Reproduce the lines of the records from the one containing "- column: Conf" through the one containing "Eimsbütteler | Team", leaving out the pictures.

- [Given data]
====================
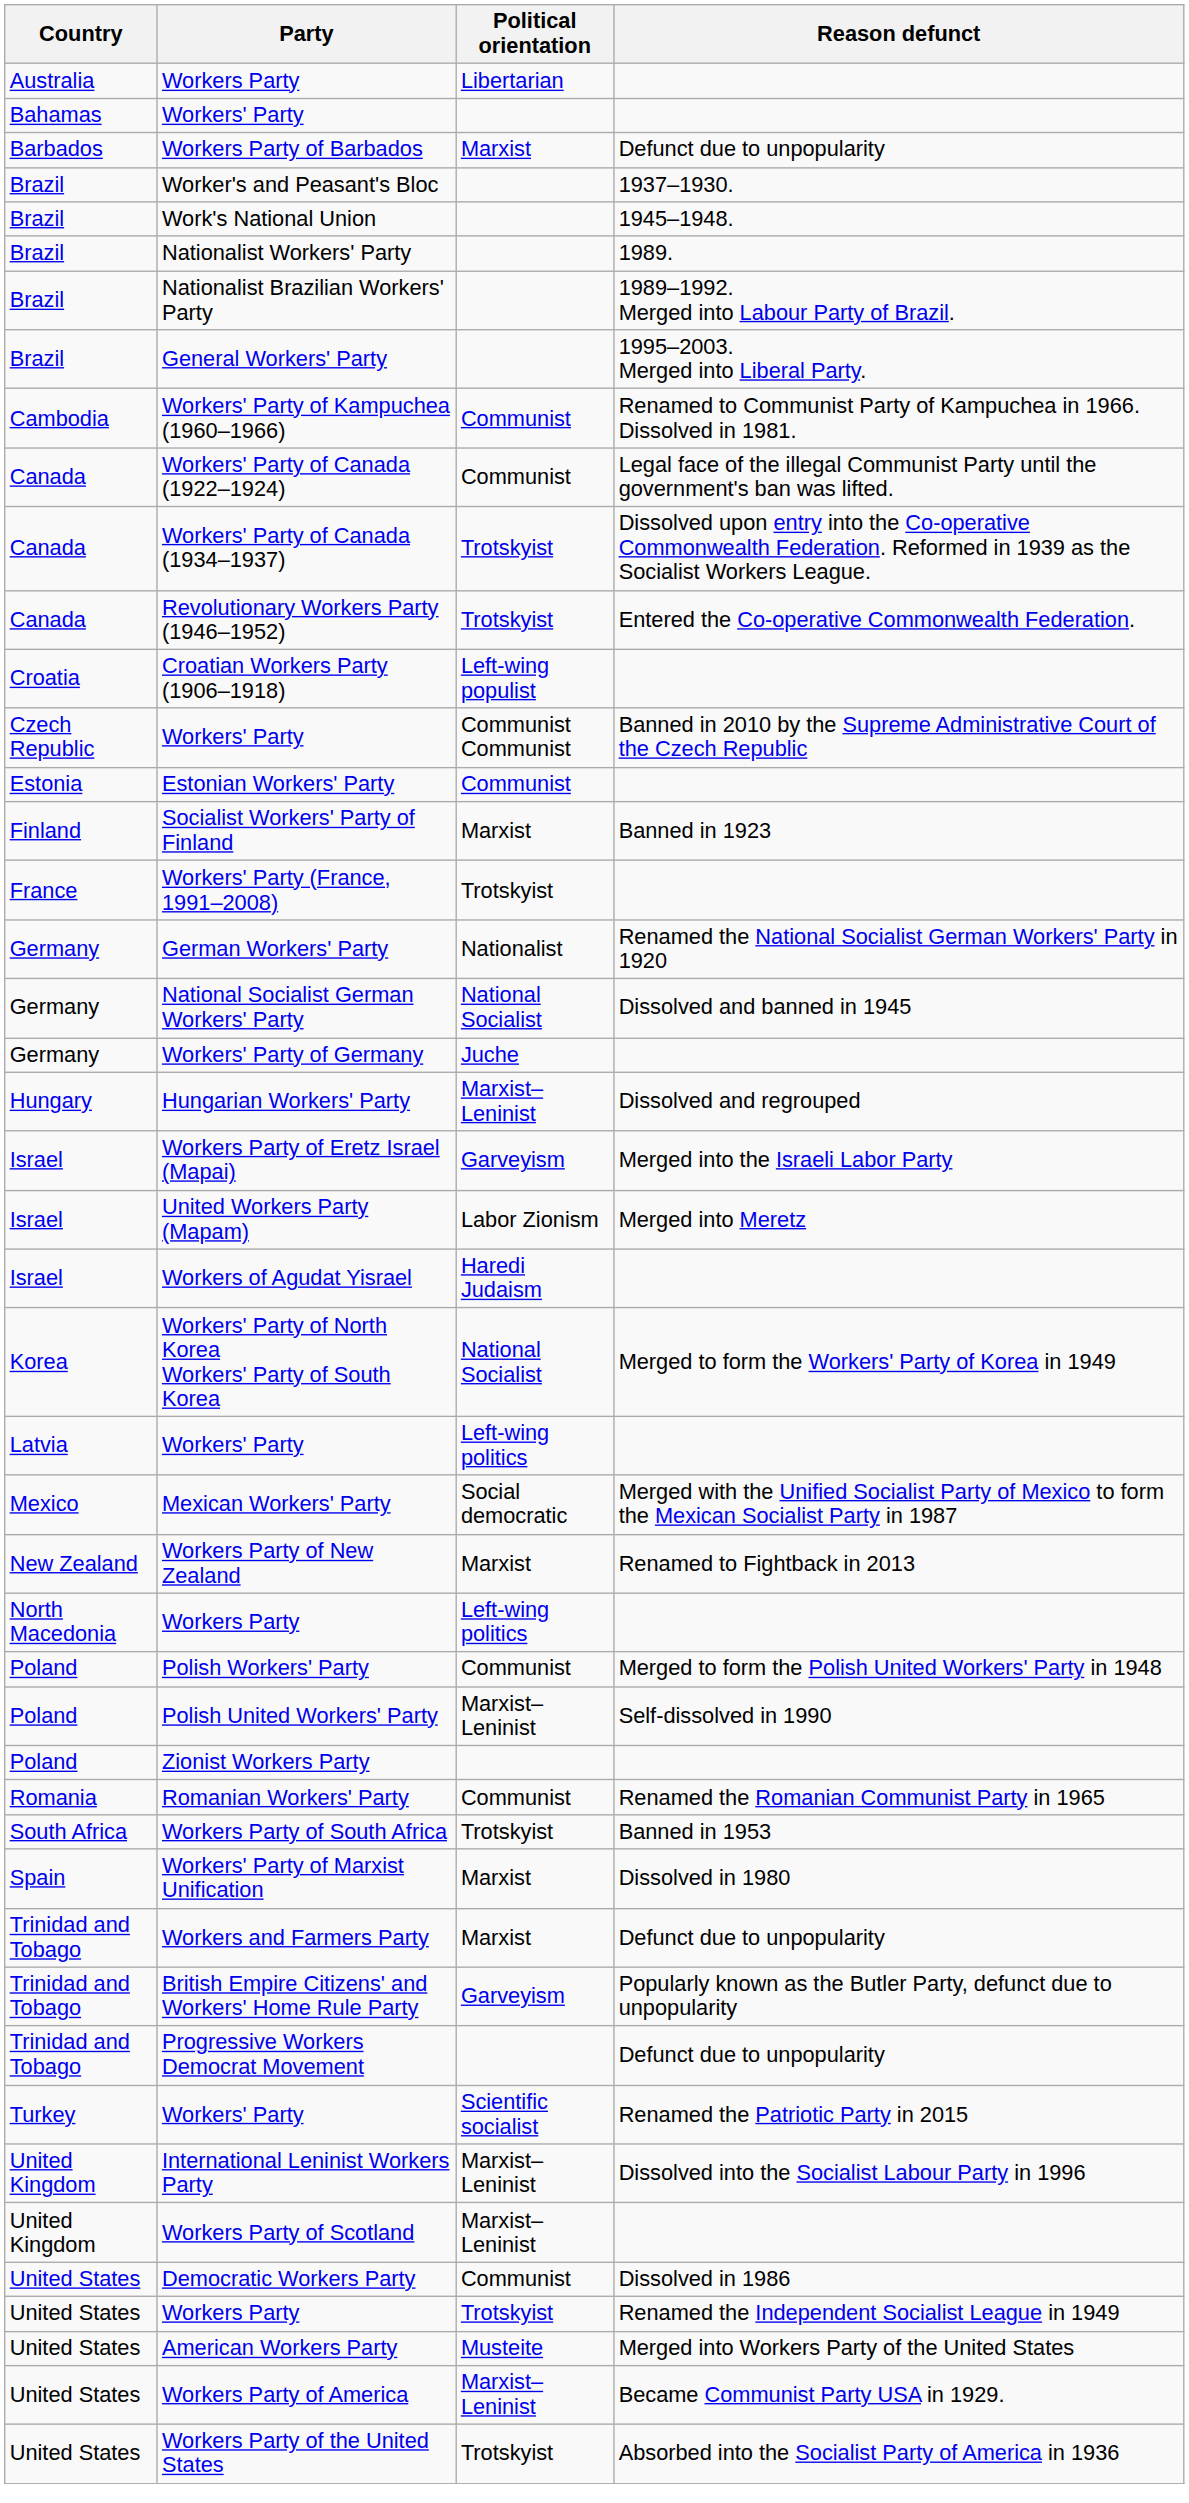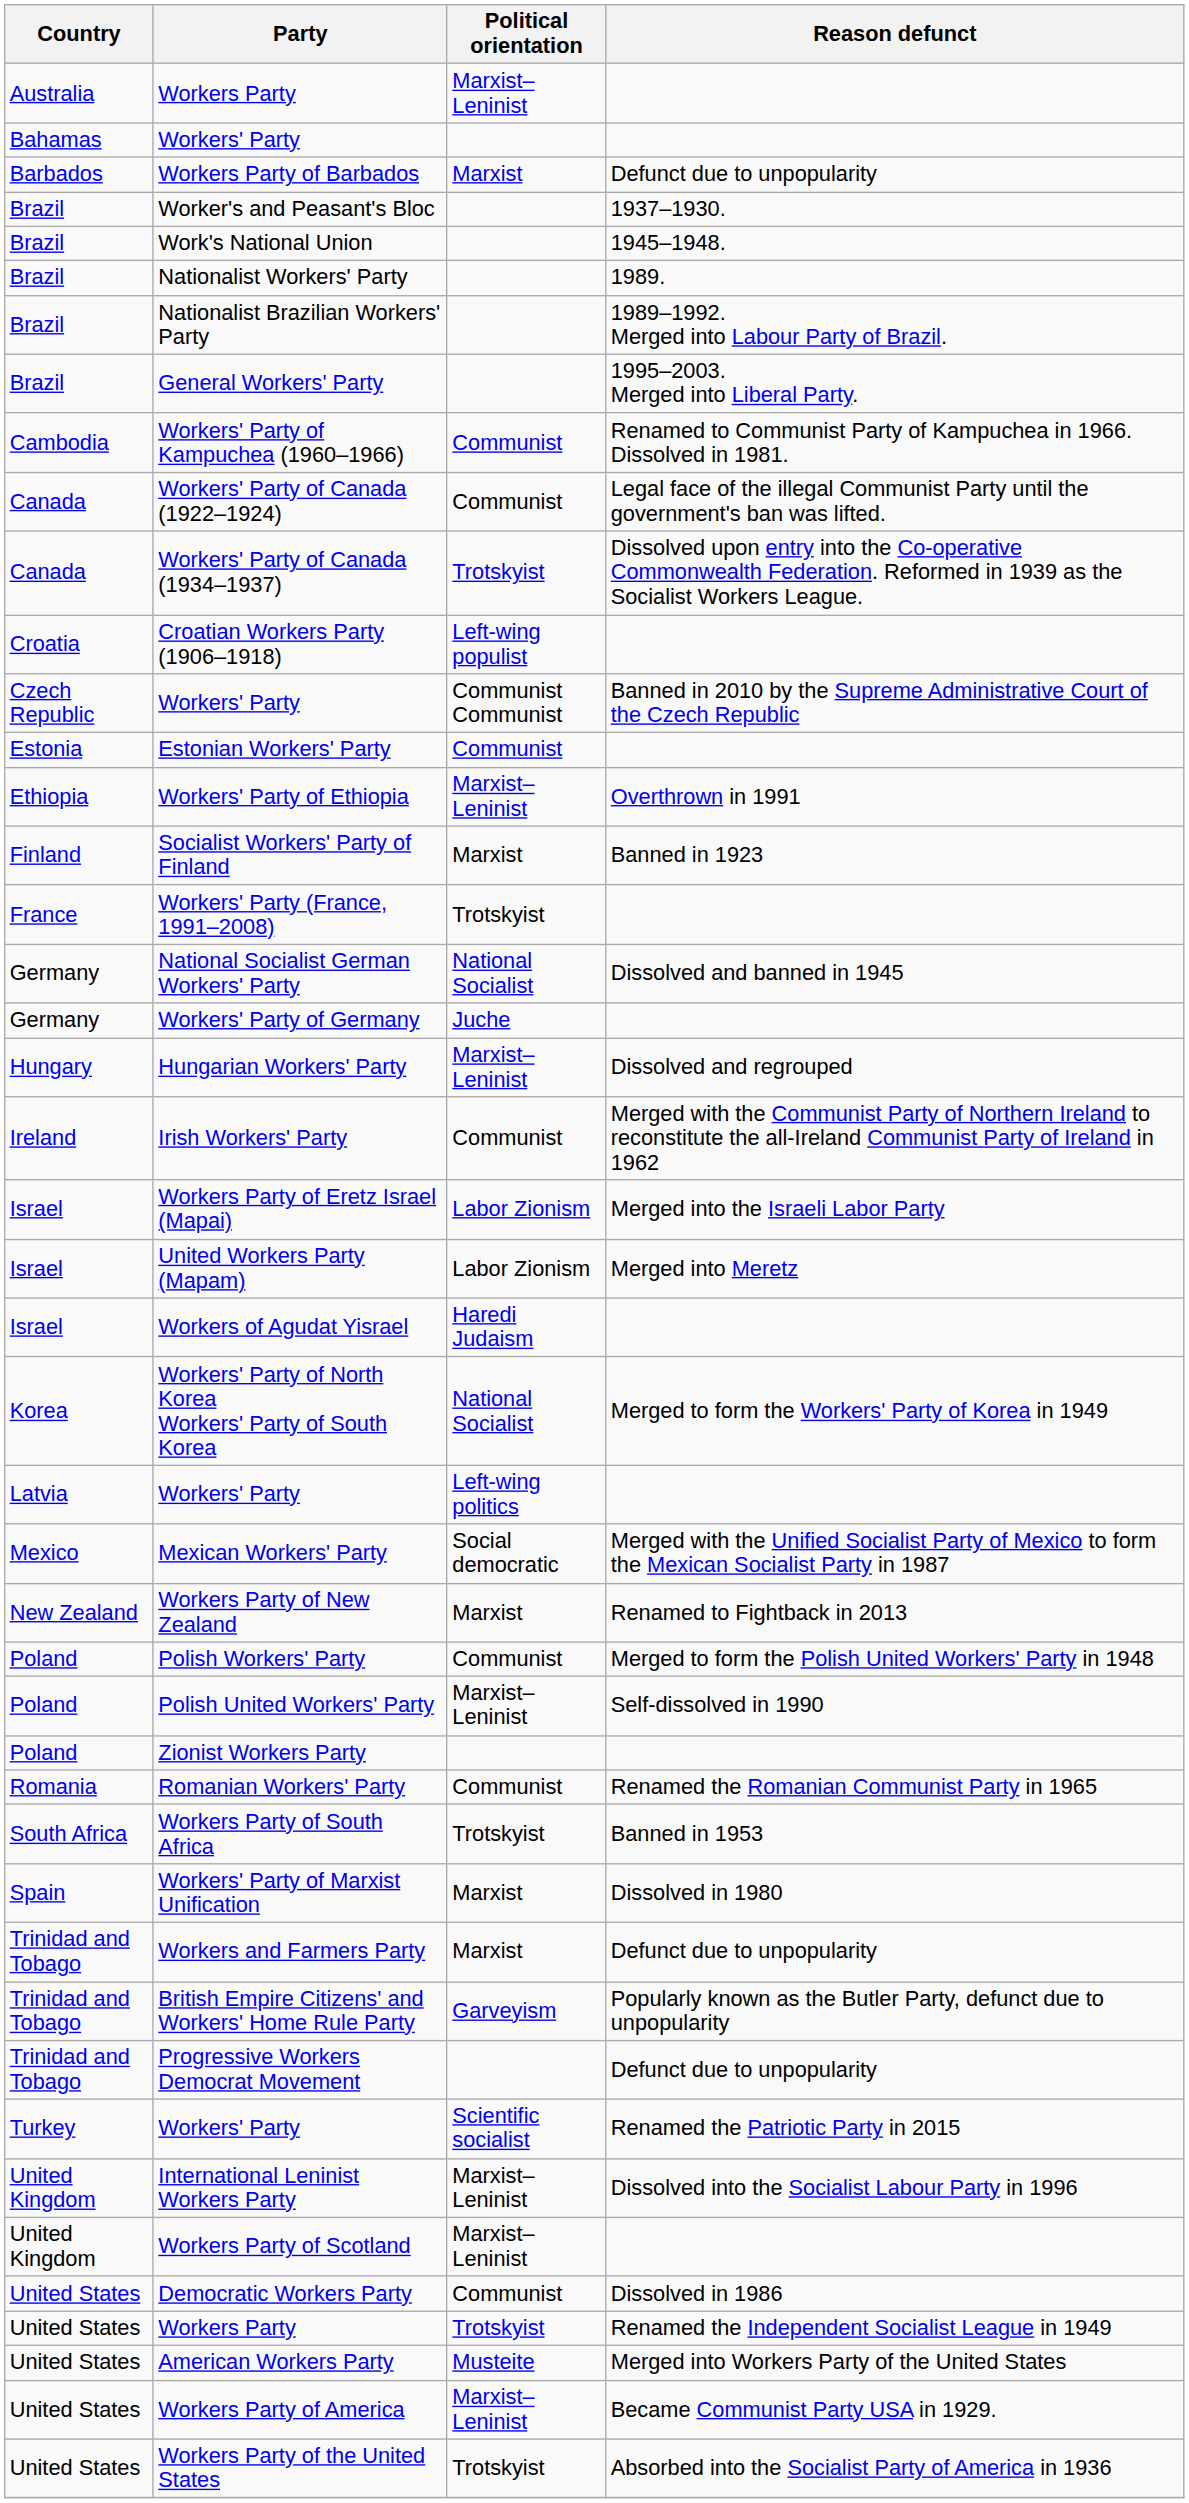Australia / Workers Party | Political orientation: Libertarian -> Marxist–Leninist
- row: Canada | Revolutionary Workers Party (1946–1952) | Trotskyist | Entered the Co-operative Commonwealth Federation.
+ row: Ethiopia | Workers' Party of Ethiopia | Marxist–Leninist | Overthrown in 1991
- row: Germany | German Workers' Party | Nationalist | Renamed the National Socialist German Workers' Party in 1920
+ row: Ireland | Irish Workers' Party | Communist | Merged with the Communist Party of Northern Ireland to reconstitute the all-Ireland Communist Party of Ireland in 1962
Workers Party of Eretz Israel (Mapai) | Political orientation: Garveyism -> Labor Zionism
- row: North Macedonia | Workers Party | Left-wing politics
====================
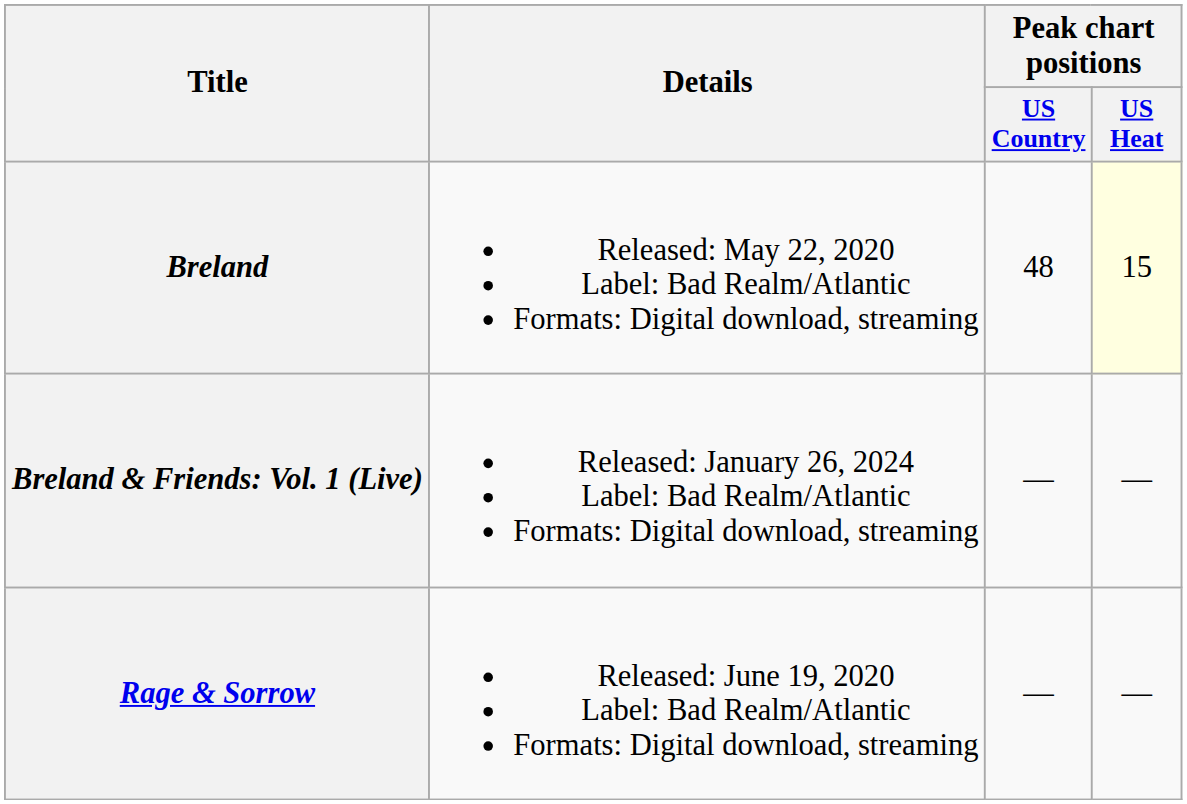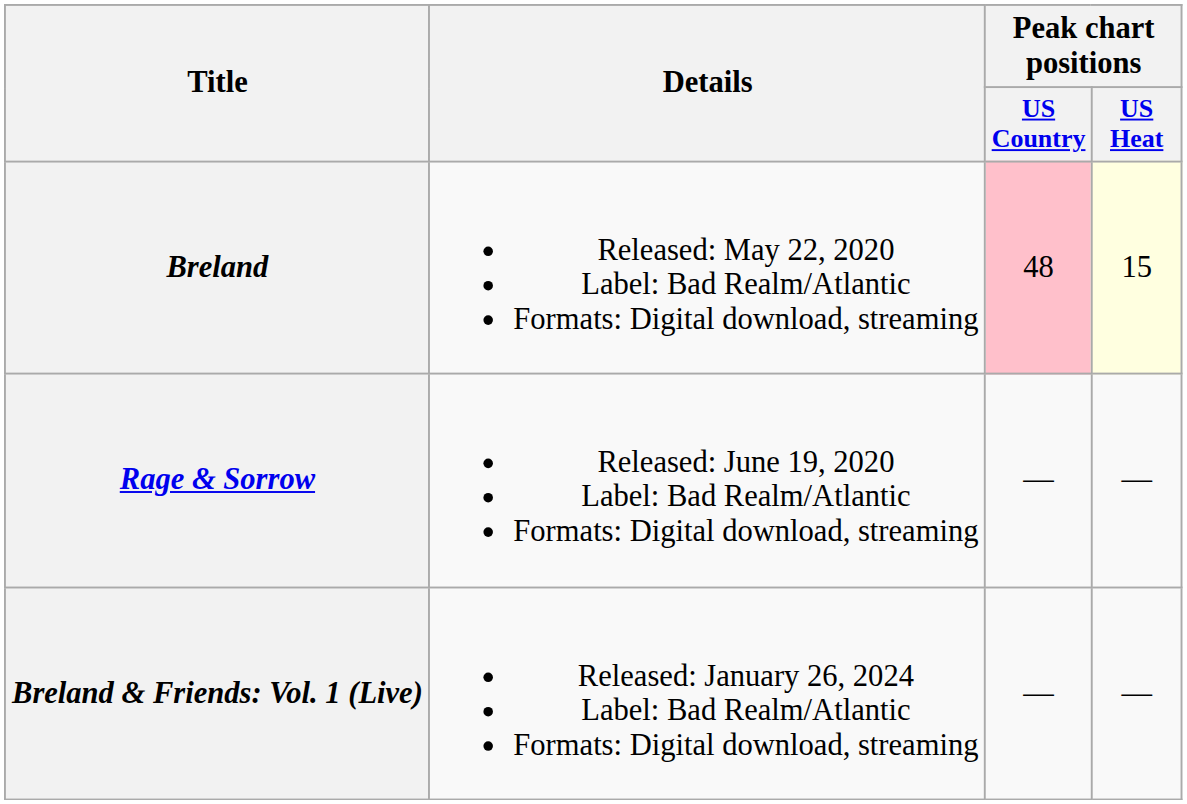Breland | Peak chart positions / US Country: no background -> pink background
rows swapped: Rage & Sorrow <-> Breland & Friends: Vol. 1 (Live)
====================
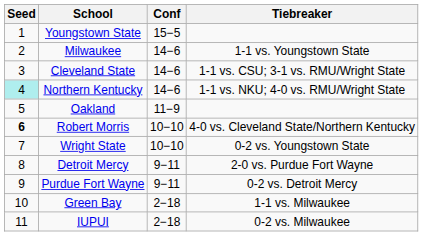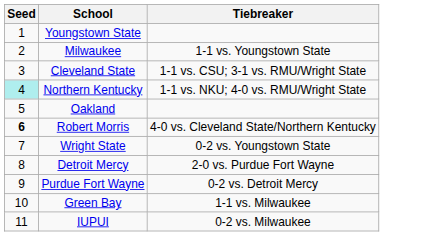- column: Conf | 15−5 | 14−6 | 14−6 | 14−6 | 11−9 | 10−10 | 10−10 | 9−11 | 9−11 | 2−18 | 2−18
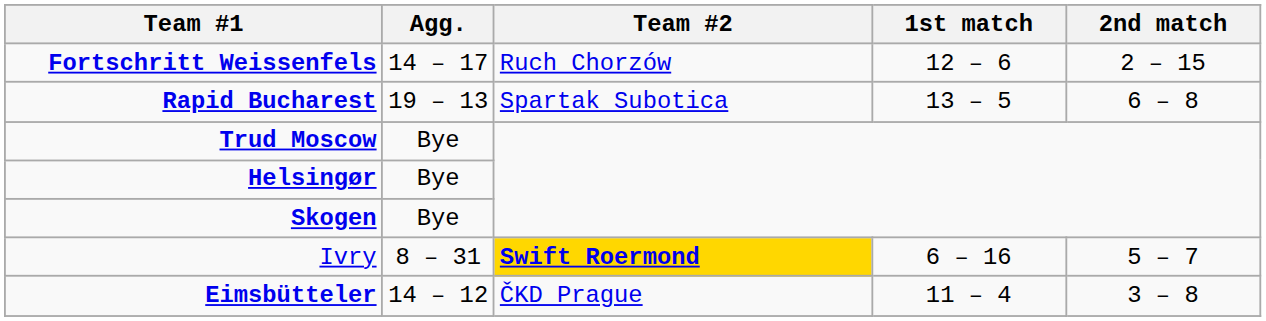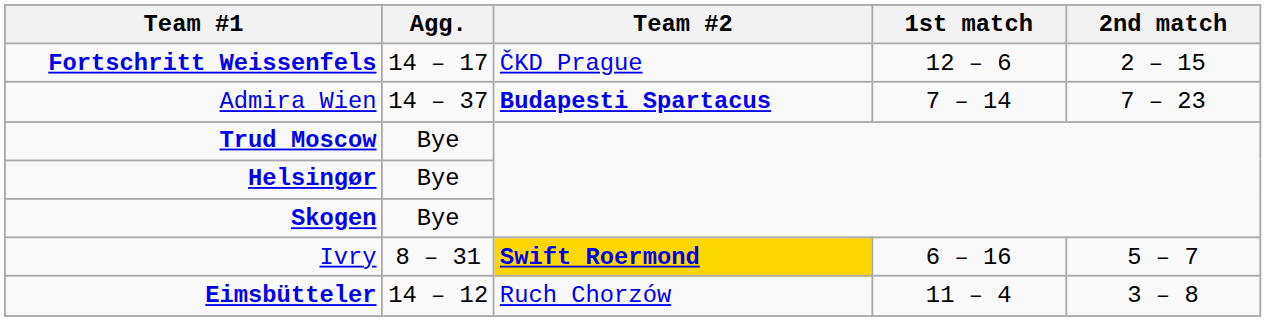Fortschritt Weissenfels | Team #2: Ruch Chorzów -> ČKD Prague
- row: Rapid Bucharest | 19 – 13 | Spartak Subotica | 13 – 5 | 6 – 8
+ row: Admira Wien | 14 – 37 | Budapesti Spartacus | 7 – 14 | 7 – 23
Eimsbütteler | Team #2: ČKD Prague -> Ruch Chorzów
====================
- [Exercise solution]
- column: Conf | 15−5 | 14−6 | 14−6 | 14−6 | 11−9 | 10−10 | 10−10 | 9−11 | 9−11 | 2−18 | 2−18
Fortschritt Weissenfels | Team #2: Ruch Chorzów -> ČKD Prague
- row: Rapid Bucharest | 19 – 13 | Spartak Subotica | 13 – 5 | 6 – 8
+ row: Admira Wien | 14 – 37 | Budapesti Spartacus | 7 – 14 | 7 – 23
Eimsbütteler | Team #2: ČKD Prague -> Ruch Chorzów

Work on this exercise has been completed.